“Now, that’s somebody y’all need to do a story on.”
Mike Perkerson was standing behind the counter of his family’s hardware store on Military Road. He was nodding in the direction of a man outside his front door standing next to a motorized bicycle.
I walked outside and introduced myself to John Harris, a ramrod straight man with a demeanor you would not expect of someone riding a homemade motorized bike. Soft-spoken and careful with his words, Harris, 50, was wary of my wish to write a column about him, his bike and the other “inventions” Perkerson had alluded to.
That was back in the summer.
When I called last week, Harris tried again to deflect my interest in him and his bicycle.
“There’s really someone else you need to talk to, my neighbor, he’s the one I got the idea from.”
Eventually, Harris relented, and Friday afternoon I met him at his shop on Washington Avenue. “Hi-Tech Heads” is housed in a turquoise green cement block building next to a vacant lot. More than a dozen cars in various states of disrepair are strewn about the lot. When I found him, Harris had his head under the hood of a friend’s Honda Accord.
Turns out, building motorized bicycles with scavenged parts is but a recent whim. Among local auto mechanics, Harris is renown for his ability to revive damaged cylinder heads. Without delving into the intricacies of the internal combustion engine, suffice it to say it is work that requires skill, experience and a high degree of precision.
“Harris is the best cylinder head guy, I know,” Charles Holtzlander told me Friday afternoon. Now retired, Holtzlander for years ran H&H Import where he worked on Nissans and Toyotas and occasionally relied on Harris’ expertise. “He’s extremely talented.”
Lynn Chism of Chism Frame Shop echoes Holtzlander’s praise, “He’s quite remarkable.”

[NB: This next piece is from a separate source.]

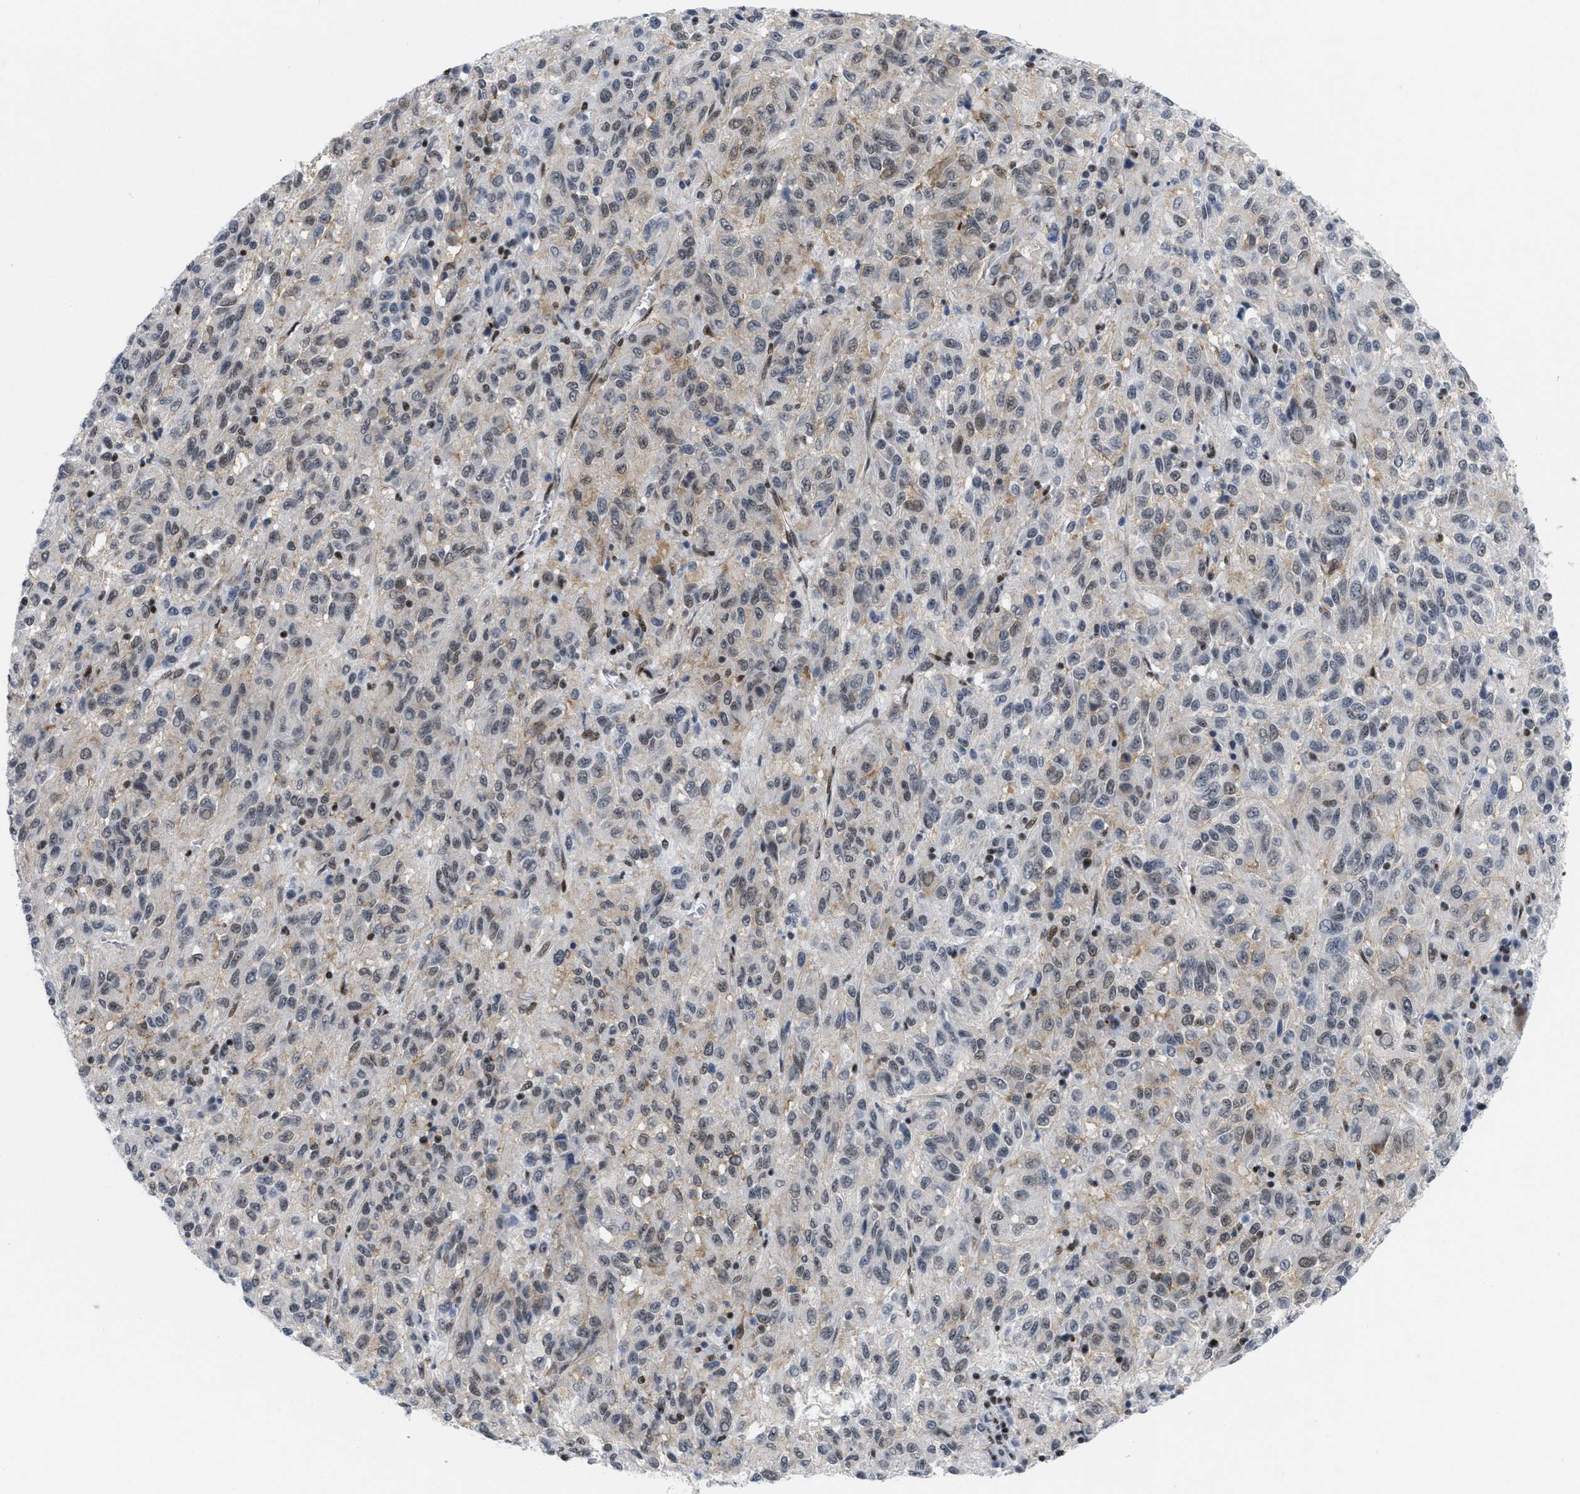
{"staining": {"intensity": "weak", "quantity": "<25%", "location": "nuclear"}, "tissue": "melanoma", "cell_type": "Tumor cells", "image_type": "cancer", "snomed": [{"axis": "morphology", "description": "Malignant melanoma, Metastatic site"}, {"axis": "topography", "description": "Lung"}], "caption": "Tumor cells show no significant protein positivity in malignant melanoma (metastatic site). (Stains: DAB (3,3'-diaminobenzidine) IHC with hematoxylin counter stain, Microscopy: brightfield microscopy at high magnification).", "gene": "MIER1", "patient": {"sex": "male", "age": 64}}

As it happens, Harris is handicapped. He was born with hands permanently curled; he couldn’t open his hands and spread his fingers. An operation while he was in elementary school gave him some flexibility, but his ability to move his fingers is still limited. “I was supposed to wear braces (after the operation), but kids would laugh at me, so I would take them off as soon as I got around the corner,” he said. “After a while my mama didn’t make me wear them.”
When he was about 12, Harris’ mother bought him a lawn mower and he started mowing yards in his Northside neighborhood. “It (the mower) puzzled me,” he said. Harris took the mower apart. He put it back together, but it wouldn’t run.

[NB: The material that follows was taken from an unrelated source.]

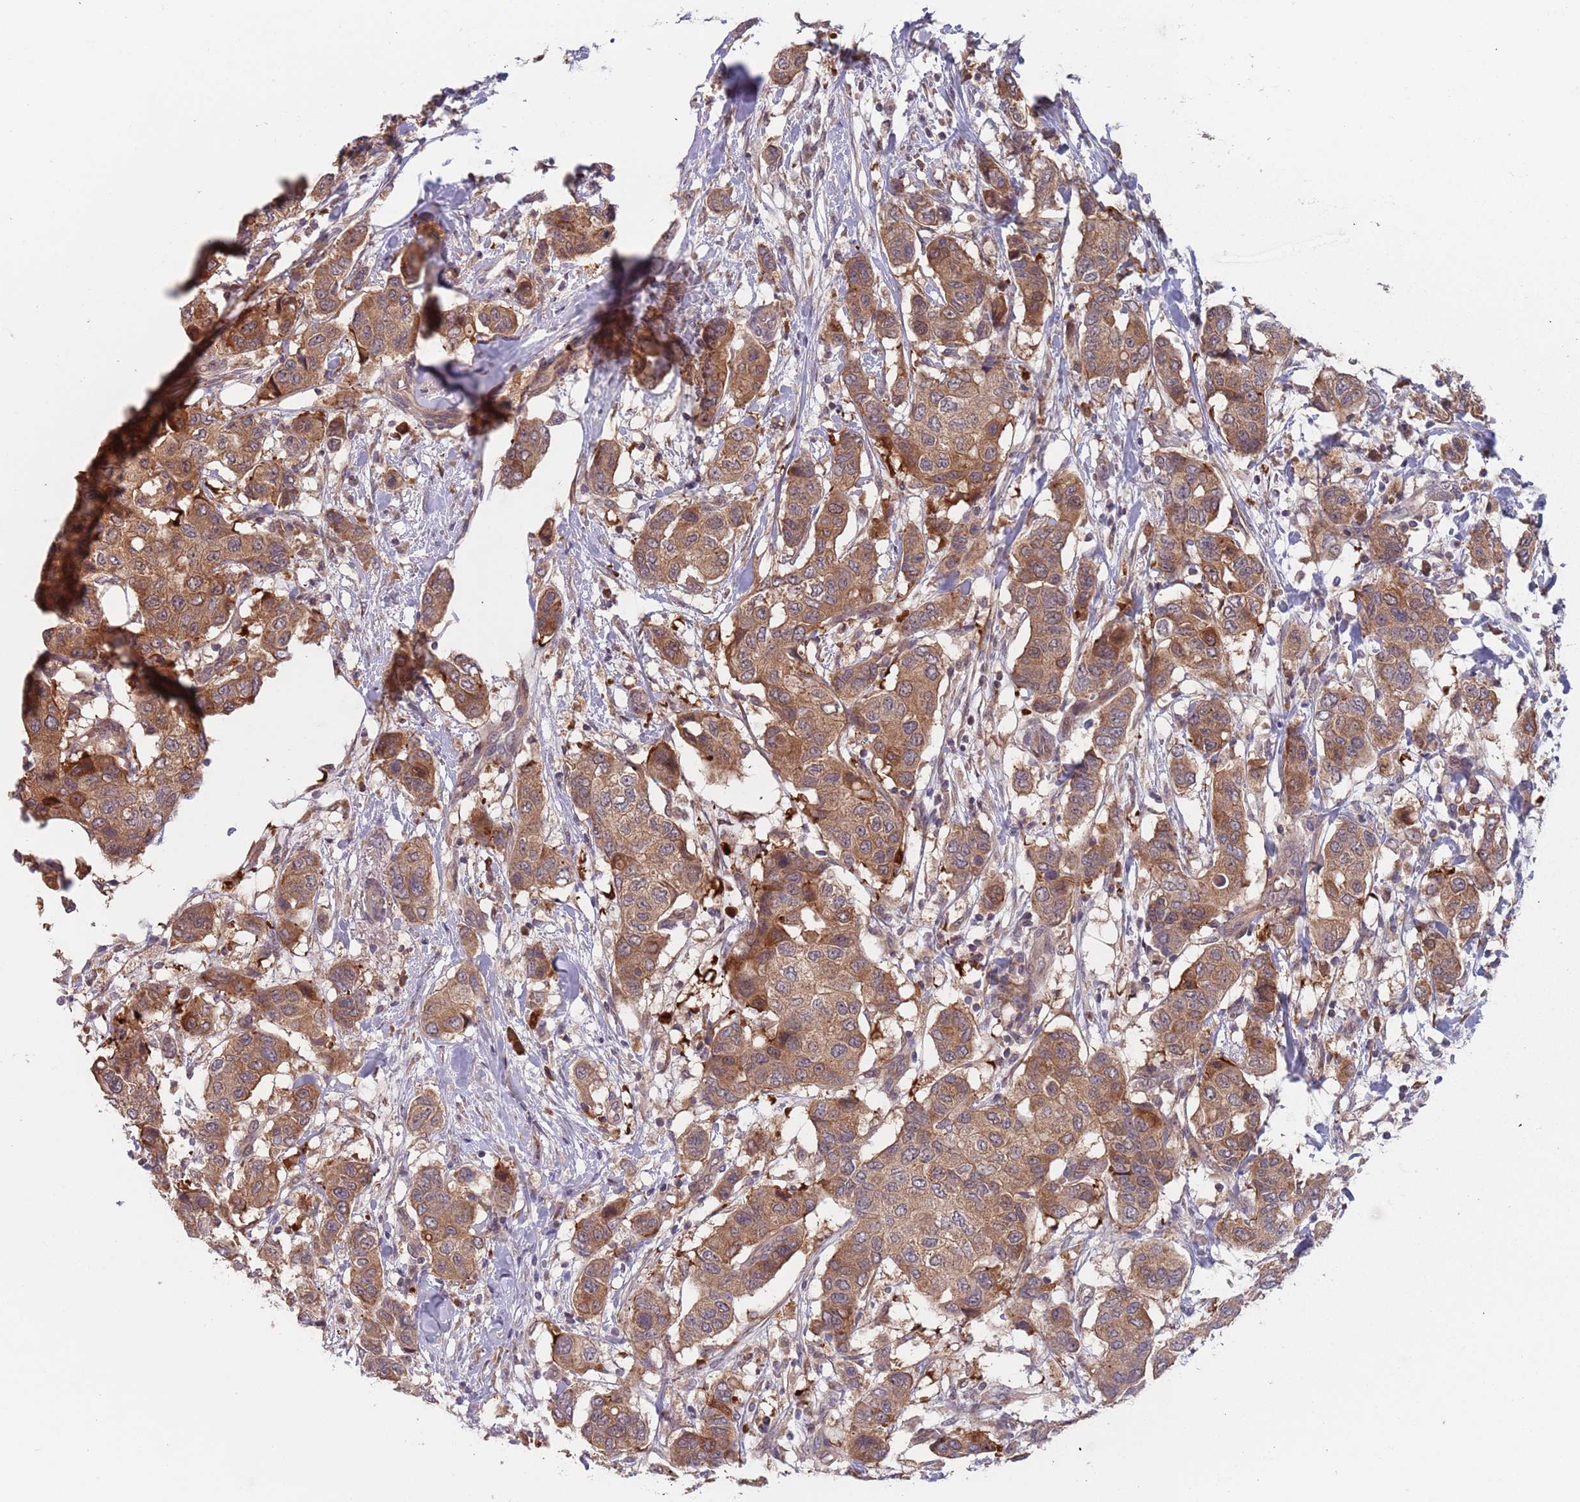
{"staining": {"intensity": "moderate", "quantity": ">75%", "location": "cytoplasmic/membranous"}, "tissue": "breast cancer", "cell_type": "Tumor cells", "image_type": "cancer", "snomed": [{"axis": "morphology", "description": "Lobular carcinoma"}, {"axis": "topography", "description": "Breast"}], "caption": "There is medium levels of moderate cytoplasmic/membranous staining in tumor cells of breast cancer (lobular carcinoma), as demonstrated by immunohistochemical staining (brown color).", "gene": "ZNF140", "patient": {"sex": "female", "age": 51}}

Harris found a mentor in Johnny Moore, a shade-tree mechanic who worked on the family cars. Then in high school at McKellar Vo-Tech Harris came into his own as a mechanic. For that he credits James Walker.
“He’s the best teacher in the world,” says Harris about Walker. “He wanted you not to be able to just fix something; he wanted you to know how it worked.”

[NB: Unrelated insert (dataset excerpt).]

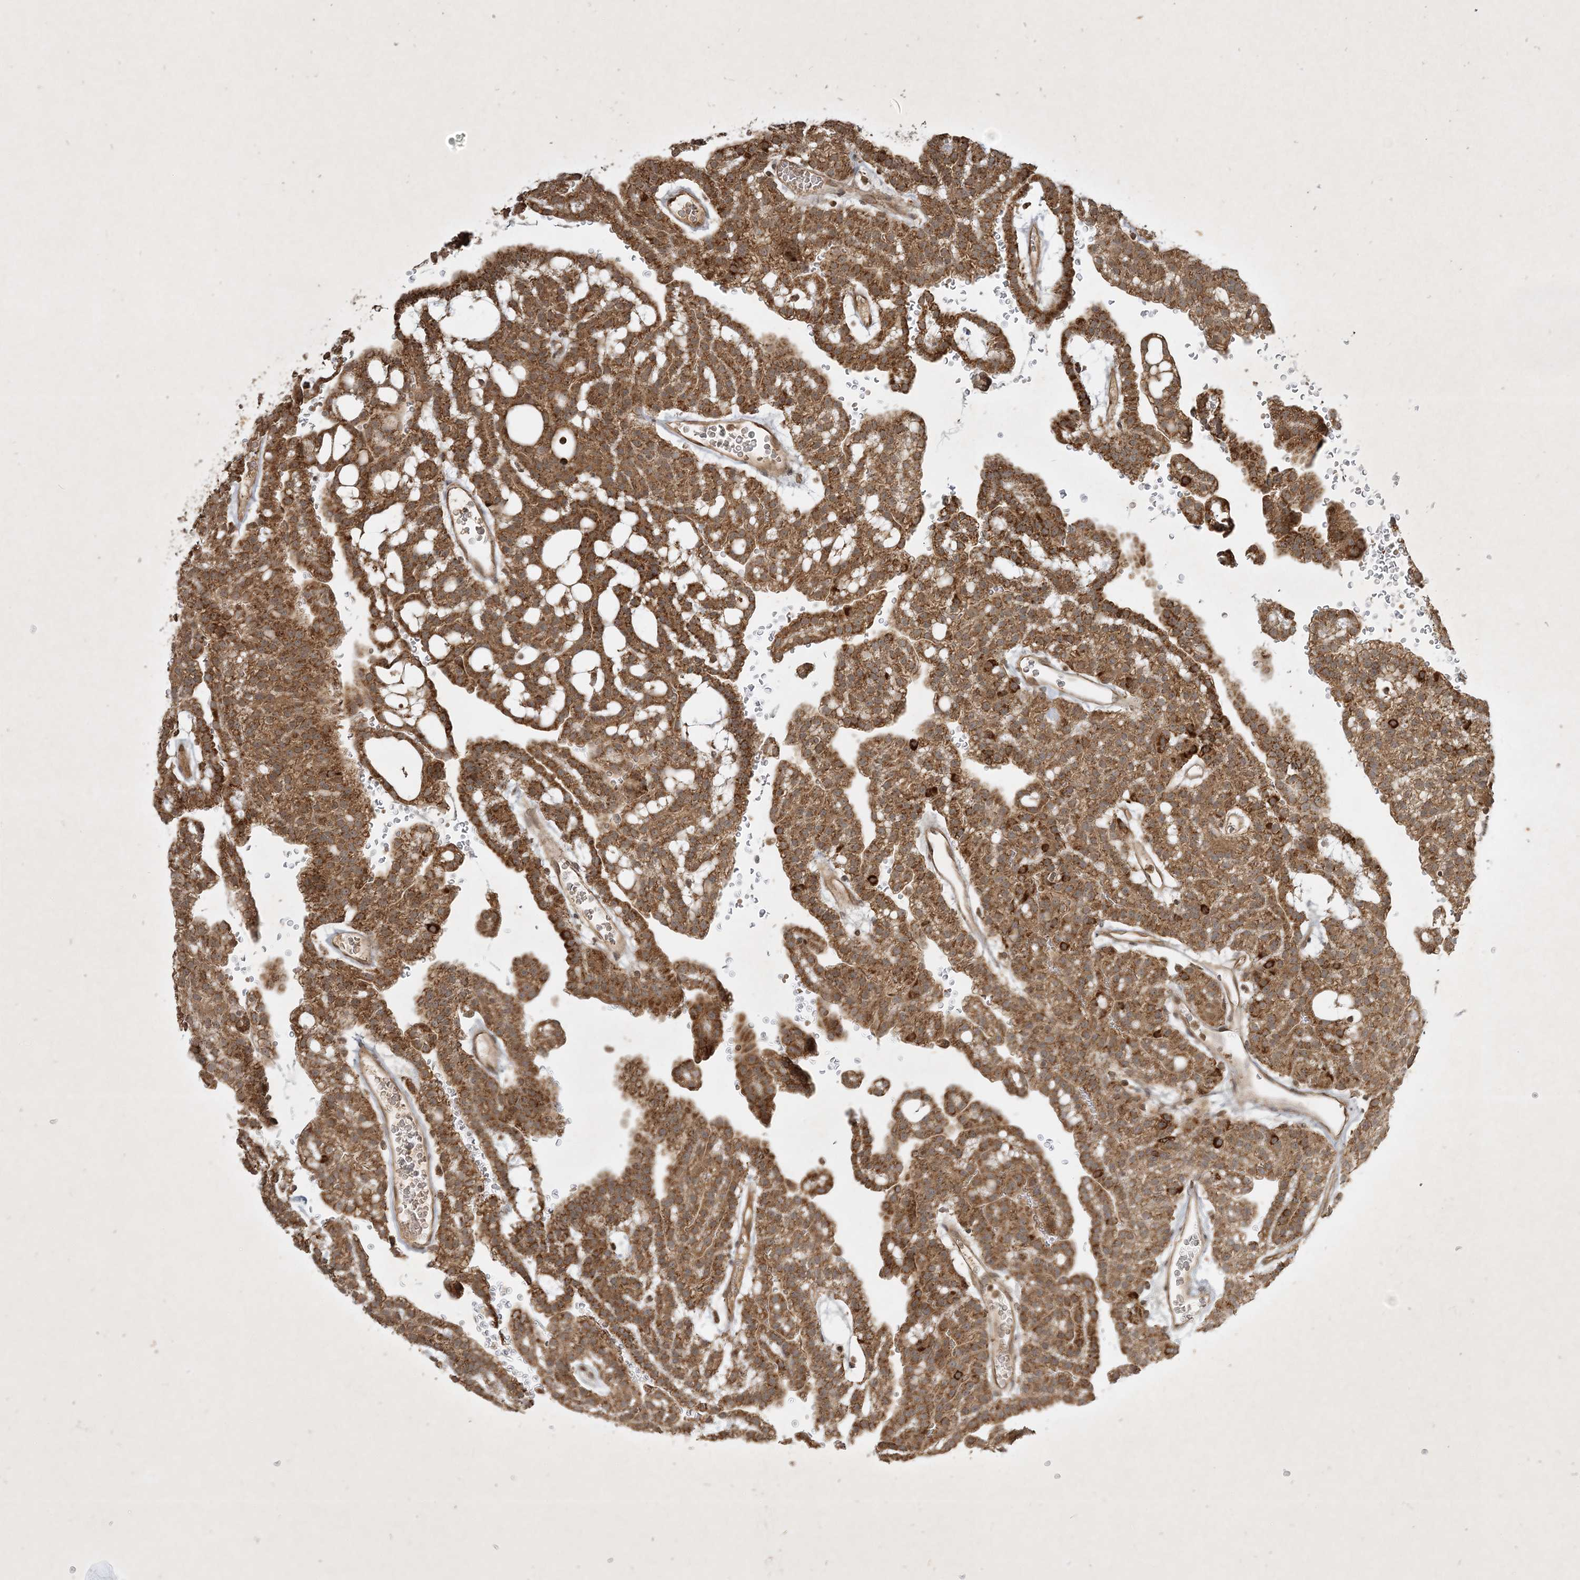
{"staining": {"intensity": "moderate", "quantity": ">75%", "location": "cytoplasmic/membranous"}, "tissue": "renal cancer", "cell_type": "Tumor cells", "image_type": "cancer", "snomed": [{"axis": "morphology", "description": "Adenocarcinoma, NOS"}, {"axis": "topography", "description": "Kidney"}], "caption": "A brown stain highlights moderate cytoplasmic/membranous staining of a protein in adenocarcinoma (renal) tumor cells.", "gene": "PLTP", "patient": {"sex": "male", "age": 63}}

After high school, Harris became a driver for Domino’s Pizza. He never stopped working on cars. The Ford LTD he used for delivering pizzas required attention, as did the cars of other Domino’s drivers.
After five years at Domino’s, Harris was ready for a change. He interviewed at Mississippi Cylinder Head.
When his future employer asked if he could do the job, Harris replied, “If I can’t do it, you won’t have to fire me; I’ll quit.”
In his 10 years at Mississippi Cylinder Head, Harris rose to the position of shop foreman overseeing a crew of 17.
“He was really a good man,” said Butch Hill, who owned the business during that time.
On the subject of work habits, Harris recalls the advice his grandfather gave him: “If you work, time is short; if you’re watching the clock, your day is going to be long.”
As for the bicycle, Harris said he built it on a whim five months ago after he saw one like it in the garage of a neighbor two houses away. He paid $11 for a scrapped 50cc motor from a kid’s mini-bike and $134 for fat-tired Huffy at Walmart.
Harris says the bike will do 38 miles per hour and gets well over a 100 miles per gallon. He plans to build one for his wife, Aretha.
I asked him how long it took to build.
“I’m going to give you lawyers’ hours,” Harris said. “You know, they charge you for thinking. I guess I got 24 hours in it.”
About his current situation, Harris is wistful. “Around here there are nothing but poor people; they don’t have any money. A lot of them can’t pay me.” Even so, he’s involved with drag racing and enjoys coaching the girls softball at Southside MB Baptist Church. He has three children, two girls and a son.
As for his handicap, John Harris long ago made peace with that.
“I used to pray and ask God to open my hands,” he said. “I believe he didn’t just to show others what can be done.”
Birney Imes III is the immediate past publisher of The Dispatch.